**Extracted information:**
▼
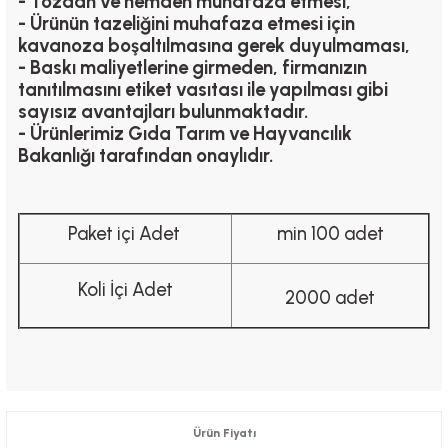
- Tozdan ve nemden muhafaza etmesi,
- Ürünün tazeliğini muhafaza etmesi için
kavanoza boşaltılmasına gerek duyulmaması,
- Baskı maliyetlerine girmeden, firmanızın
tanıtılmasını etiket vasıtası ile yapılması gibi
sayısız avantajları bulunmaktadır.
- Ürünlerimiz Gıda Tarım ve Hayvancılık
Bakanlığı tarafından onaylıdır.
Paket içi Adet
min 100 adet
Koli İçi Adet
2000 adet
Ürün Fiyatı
▲
▼
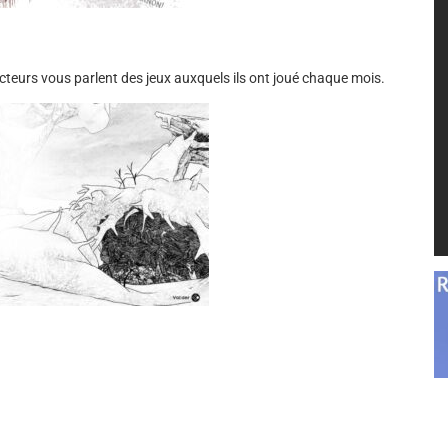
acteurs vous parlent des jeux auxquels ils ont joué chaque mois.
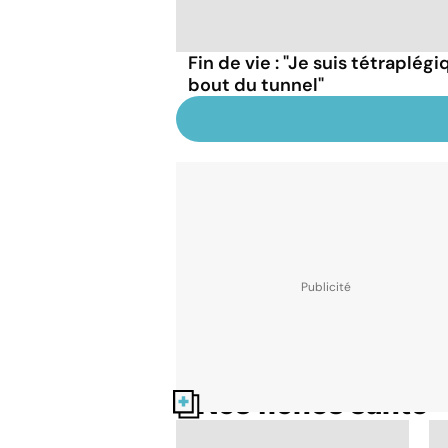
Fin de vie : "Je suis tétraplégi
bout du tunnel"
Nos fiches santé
▲
**Action item:**
Please copy the material word for word, starting at the line that contains "acteurs vous parlent" and ending at the line that contains "Nos fiches santé", with both of those lines included. Leave the pictures out.

**Task answer:**
acteurs vous parlent des jeux auxquels ils ont joué chaque mois.
Fin de vie : "Je suis tétraplégi
bout du tunnel"
Nos fiches santé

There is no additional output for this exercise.